Typical materials and elements such as carbon steel, grease lubricant, electric cable and AC servomotor for the ITER remote maintenance equipment were exposed to a tritiated moisture environment to choose the appropriate materials from the viewpoint of tritium contamination / decontamination and to contribute to the structural and maintenance design of the remote maintenance equipment. After the test samples were exposed, the concentrations of tritium adsorbed on the samples were measured and decontamination experiments using gas purges with three different moisture concentrations were performed. It was found that metallic oxidized layer (Fe3O4 coated on S45C, slightly rusted SS400, rusted Cu of electric connector of the AC servomotor) adsorbs larger amount of tritiated moisture.
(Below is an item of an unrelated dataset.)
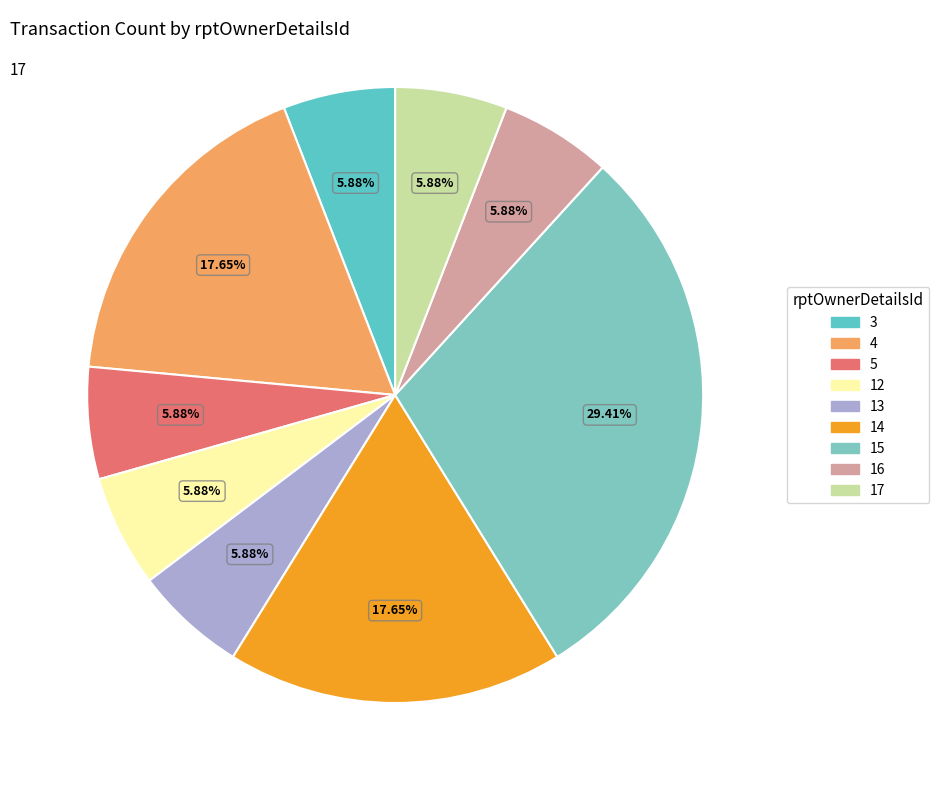

The 16 slice represents 16% of the pie. True or false?

False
Grease lubricant was highly contaminated in proportion to the exposed surface area of the pasted layer. Cable jacket (cross-linked polyethylene) was also highly contaminated in spite of hydrophobicity. This is probably because the jacket contains the filler “white carbon (SiO2·nH2O)” which adsorbs large amount of moisture. Internal parts of the AC servomotor were contaminated in the same level as the outer surface, because tritiated moisture goes into the inside through the sealing gap between casing and brackets.